Task goal: Report every line in the records below that contains the word "филиала".

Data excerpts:
════════════════
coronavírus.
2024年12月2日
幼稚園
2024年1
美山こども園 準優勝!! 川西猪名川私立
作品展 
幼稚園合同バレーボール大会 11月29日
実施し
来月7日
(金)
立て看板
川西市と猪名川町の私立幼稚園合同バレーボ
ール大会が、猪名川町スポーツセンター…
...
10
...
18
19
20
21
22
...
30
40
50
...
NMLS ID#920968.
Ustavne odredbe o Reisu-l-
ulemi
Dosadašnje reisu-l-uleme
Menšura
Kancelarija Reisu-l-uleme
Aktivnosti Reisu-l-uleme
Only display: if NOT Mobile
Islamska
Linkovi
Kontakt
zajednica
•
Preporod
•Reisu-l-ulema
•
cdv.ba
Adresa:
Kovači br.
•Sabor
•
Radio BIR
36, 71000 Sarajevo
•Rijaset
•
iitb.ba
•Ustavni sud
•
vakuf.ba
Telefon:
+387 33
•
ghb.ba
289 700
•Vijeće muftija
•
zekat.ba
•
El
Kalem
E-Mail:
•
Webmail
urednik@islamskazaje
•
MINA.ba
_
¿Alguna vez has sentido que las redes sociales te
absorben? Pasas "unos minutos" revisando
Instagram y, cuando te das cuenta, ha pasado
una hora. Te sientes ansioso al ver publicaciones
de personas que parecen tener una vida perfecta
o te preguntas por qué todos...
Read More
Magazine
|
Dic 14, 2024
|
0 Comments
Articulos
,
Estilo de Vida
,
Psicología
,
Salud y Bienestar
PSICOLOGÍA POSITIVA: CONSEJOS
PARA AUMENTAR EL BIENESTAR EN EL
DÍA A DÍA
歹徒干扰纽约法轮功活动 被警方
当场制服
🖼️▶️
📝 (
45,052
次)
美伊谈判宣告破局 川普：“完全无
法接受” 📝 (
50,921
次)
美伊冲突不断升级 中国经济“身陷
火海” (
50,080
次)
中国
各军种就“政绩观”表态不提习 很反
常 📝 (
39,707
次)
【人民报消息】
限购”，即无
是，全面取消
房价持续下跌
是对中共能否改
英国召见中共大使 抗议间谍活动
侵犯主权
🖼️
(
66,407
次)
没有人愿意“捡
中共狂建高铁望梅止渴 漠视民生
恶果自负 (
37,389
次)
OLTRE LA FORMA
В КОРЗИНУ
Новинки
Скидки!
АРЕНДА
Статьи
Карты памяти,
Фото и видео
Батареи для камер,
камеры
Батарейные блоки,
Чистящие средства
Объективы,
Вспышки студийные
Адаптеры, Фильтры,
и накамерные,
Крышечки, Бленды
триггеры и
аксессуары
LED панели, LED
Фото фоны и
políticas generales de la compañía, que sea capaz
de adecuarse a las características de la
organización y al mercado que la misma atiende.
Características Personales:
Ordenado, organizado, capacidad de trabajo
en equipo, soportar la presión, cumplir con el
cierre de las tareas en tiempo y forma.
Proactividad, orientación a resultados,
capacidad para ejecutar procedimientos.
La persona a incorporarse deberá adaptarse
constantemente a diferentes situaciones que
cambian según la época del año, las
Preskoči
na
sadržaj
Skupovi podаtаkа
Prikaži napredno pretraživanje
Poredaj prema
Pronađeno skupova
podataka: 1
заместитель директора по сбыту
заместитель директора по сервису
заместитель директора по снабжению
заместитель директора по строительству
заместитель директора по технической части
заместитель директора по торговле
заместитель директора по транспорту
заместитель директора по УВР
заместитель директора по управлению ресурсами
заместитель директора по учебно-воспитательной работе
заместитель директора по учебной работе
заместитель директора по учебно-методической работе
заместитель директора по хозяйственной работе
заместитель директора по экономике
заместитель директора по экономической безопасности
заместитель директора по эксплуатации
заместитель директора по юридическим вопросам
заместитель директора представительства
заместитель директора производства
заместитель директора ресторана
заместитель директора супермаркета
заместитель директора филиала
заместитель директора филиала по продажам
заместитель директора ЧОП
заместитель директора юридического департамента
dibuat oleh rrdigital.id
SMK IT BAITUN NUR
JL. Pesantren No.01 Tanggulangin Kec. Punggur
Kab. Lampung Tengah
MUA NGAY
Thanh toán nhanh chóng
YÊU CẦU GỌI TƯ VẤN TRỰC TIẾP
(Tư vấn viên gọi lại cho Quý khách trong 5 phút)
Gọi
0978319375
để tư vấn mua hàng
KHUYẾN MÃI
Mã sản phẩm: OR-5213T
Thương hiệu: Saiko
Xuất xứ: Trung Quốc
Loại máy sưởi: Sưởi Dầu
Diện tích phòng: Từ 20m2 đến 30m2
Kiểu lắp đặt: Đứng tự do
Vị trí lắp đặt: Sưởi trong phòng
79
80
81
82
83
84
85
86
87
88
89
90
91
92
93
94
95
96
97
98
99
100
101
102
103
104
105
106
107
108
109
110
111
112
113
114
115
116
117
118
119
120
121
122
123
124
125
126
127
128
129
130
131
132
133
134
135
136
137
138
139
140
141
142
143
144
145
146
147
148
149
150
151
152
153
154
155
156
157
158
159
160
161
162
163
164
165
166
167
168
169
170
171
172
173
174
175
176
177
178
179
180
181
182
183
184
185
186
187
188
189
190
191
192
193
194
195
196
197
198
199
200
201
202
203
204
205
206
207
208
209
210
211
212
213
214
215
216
════════════════
Exercise response:
заместитель директора филиала
заместитель директора филиала по продажам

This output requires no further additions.